Hier fängt der Sinn von Wissenschaft an, denn sonst könnten wir auf der Ebene des politischen Alltagsdiskurses stehen bleiben, der im Wesentlichen predigt: Je mehr Unternehmer eine Volkswirtschaft hat, umso besser. Selbstständige schaffen sich einen Arbeitsplatz und zahlen Steuern. Wenn sie erfolgreich sind, zeigen sich Multiplikatoreneffekte und die Arbeitslosenquote sinkt. Je stärker die Selbstständigkeit gefördert wird, umso mehr sinkt die Arbeitslosigkeit und steigt das volkswirtschaftliche Wachstum. Das Problem ist, das diese Ratio empirisch gesehen nicht immer stimmt.
International gelten die startup- freundlichen USA als Vorbild.
Die OECD-Daten aus dem Jahr 2015 zeigen uns: Die USA haben die niedrigste Selbstständigenquote aller Länder, noch niedriger als Russland.
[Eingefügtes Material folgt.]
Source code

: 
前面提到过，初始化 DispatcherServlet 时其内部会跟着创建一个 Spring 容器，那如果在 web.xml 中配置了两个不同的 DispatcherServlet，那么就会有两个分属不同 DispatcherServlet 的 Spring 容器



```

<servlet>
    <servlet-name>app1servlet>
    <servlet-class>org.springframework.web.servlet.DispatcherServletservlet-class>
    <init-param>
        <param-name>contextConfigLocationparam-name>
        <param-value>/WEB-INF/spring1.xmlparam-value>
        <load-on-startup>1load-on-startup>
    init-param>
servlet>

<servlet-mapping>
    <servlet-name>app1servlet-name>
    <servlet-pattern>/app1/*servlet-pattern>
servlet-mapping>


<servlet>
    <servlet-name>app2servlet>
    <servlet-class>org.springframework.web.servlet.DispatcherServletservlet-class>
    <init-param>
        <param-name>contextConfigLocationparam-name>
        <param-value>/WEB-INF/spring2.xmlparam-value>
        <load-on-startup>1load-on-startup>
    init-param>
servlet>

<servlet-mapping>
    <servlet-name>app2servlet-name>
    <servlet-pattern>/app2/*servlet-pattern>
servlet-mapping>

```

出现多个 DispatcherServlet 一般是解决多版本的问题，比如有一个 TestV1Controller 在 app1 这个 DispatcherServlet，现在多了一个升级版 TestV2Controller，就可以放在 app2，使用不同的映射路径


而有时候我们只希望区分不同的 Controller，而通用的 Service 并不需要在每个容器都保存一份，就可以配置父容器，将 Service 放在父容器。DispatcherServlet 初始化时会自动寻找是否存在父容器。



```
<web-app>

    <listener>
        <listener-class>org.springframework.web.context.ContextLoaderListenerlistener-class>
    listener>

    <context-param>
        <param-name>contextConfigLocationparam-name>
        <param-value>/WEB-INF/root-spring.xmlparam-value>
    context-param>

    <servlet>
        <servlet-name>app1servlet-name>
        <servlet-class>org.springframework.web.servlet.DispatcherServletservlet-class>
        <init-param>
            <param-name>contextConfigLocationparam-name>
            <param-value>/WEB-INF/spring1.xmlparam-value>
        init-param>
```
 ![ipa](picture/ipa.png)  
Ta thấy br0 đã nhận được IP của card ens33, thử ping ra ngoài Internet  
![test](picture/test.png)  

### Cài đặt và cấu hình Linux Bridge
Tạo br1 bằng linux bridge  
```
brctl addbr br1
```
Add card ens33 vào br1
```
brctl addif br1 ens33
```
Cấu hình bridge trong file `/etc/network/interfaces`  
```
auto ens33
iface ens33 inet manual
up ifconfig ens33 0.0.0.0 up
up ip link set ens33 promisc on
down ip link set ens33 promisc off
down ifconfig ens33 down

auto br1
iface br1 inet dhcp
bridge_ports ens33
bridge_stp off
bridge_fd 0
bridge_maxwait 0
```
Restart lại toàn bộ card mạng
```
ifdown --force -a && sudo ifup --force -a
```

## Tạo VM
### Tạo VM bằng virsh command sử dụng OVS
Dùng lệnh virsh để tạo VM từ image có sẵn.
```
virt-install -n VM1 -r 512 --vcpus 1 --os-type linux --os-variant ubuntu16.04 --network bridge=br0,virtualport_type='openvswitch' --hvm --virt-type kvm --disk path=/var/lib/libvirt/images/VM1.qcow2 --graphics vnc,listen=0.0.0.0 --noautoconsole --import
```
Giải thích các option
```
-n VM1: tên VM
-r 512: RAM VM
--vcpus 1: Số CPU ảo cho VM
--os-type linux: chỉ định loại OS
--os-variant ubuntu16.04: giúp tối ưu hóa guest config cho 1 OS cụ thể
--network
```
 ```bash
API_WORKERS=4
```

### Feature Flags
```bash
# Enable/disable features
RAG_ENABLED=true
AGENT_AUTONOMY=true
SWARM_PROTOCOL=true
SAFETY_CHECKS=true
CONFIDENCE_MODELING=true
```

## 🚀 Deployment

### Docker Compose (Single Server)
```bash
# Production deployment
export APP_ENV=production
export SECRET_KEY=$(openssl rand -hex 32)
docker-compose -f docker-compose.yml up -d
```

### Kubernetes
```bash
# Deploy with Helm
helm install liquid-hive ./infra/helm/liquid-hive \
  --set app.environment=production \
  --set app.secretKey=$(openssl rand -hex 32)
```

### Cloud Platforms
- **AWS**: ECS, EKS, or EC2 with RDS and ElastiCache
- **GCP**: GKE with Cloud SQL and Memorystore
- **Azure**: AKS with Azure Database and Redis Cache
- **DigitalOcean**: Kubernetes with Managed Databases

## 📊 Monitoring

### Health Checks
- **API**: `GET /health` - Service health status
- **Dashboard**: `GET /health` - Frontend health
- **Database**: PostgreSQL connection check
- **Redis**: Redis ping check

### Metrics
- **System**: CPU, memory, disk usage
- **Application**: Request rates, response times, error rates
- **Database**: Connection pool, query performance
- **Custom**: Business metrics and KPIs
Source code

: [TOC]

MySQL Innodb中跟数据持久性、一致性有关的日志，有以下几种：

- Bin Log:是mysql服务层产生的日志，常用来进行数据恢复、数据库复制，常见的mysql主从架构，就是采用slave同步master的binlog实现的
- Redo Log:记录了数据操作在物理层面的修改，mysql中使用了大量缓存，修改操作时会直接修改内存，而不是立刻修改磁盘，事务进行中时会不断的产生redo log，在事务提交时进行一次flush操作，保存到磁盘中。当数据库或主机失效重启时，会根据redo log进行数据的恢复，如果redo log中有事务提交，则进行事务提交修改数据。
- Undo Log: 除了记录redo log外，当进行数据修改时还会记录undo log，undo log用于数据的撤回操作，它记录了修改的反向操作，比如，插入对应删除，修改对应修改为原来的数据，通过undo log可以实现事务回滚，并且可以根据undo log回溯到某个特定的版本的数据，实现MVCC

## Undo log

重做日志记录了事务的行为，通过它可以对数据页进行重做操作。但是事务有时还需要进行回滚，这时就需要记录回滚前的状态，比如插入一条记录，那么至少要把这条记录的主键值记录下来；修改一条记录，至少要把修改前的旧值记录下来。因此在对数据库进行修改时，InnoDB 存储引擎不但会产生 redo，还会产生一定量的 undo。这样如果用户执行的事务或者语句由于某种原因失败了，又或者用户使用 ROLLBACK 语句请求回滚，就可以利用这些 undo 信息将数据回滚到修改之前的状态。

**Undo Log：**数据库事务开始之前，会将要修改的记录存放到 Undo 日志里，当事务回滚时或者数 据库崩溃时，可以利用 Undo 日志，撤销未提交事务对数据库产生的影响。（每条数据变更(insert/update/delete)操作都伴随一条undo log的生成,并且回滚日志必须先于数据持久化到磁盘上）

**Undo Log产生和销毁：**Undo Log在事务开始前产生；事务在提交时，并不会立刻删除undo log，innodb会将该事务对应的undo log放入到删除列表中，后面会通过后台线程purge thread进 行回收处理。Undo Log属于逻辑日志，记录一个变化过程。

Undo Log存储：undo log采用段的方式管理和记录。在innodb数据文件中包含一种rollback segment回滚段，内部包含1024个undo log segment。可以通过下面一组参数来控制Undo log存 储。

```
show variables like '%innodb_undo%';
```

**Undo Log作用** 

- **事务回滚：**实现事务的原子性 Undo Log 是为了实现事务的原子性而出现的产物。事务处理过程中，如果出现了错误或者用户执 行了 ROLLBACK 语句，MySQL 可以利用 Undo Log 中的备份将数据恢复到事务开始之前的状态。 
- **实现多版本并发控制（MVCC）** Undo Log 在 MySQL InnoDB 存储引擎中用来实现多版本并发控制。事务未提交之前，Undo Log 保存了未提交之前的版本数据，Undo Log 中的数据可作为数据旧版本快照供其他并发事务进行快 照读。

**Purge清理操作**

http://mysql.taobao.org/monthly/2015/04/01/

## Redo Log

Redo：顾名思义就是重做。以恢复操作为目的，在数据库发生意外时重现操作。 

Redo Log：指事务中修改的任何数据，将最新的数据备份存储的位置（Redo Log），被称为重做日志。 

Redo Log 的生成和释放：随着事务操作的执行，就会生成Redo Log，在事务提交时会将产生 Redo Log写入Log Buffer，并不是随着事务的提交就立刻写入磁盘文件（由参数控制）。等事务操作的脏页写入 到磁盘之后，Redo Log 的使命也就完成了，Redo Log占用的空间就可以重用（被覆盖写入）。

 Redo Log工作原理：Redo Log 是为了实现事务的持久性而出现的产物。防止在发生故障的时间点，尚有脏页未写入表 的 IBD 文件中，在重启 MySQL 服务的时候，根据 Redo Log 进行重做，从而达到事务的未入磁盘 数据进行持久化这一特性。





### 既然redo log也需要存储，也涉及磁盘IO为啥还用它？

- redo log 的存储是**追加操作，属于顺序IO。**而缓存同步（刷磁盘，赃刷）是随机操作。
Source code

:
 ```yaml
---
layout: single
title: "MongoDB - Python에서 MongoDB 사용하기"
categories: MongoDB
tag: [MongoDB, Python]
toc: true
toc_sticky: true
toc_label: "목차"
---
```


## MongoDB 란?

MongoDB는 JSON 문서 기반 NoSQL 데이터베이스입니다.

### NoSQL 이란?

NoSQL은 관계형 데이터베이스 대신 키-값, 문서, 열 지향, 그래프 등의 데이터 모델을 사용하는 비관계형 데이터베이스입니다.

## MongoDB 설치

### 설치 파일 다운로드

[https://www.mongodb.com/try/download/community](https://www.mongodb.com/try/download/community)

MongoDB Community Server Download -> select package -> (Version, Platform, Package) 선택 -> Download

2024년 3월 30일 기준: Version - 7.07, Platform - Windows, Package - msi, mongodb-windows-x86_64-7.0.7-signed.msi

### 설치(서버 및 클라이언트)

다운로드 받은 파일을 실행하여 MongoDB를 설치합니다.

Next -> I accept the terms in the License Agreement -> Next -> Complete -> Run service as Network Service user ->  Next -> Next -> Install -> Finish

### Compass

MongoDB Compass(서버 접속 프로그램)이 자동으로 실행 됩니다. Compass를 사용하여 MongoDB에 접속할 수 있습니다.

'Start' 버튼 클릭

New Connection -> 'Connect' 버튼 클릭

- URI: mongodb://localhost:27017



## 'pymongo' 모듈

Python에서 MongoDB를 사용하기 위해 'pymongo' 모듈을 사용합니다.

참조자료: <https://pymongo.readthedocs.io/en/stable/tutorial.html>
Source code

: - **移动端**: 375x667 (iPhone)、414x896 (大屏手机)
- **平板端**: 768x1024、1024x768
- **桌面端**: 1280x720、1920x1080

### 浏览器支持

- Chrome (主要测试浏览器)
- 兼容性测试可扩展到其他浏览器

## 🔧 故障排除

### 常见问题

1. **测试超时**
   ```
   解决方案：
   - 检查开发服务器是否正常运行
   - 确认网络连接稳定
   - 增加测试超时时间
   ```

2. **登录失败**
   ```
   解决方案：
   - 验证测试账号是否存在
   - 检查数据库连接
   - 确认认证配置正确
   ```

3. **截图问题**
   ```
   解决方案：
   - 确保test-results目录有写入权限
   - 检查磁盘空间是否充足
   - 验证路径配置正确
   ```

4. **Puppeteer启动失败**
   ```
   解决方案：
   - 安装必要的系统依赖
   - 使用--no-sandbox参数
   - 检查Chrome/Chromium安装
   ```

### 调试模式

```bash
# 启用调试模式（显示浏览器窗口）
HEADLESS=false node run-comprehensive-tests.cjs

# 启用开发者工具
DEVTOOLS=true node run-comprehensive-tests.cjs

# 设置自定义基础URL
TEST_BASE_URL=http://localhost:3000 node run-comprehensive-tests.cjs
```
Hohe Selbstständigenquoten sieht man dagegen häufig in Ländern mit geringem volkswirtschaftlichem Wachstum und hohen strukturellen Problemen am Arbeitsmarkt, zum Beispiel in Griechenland und der Türkei. Es ist also anzunehmen, dass eine vernünftige Wirtschaftsstruktur, die auch genügend Arbeitsplätze bereitstellt, die Grundlage von Wachstum ist und nicht umgekehrt. Fragen nach solchen kausalen Zusammenhängen werden freilich selten gestellt.
für ad astra: Annegret Landes
Zur Person
Dieter Bögenhold ist seit 2011 Universitätsprofessor am Institut für Soziologie. Er arbeitet an der Schnittstelle zwischen betriebswirtschaftlicher und soziologischer Forschung. Seine Arbeitsgebiete sind die Gründungs-/Entrepreneurshipforschung, die Konsumforschung bzw. die Soziologie des Konsums sowie die Innovationsforschung und die Geschichte der Soziologie und des volkswirtschaftlichen Denkens.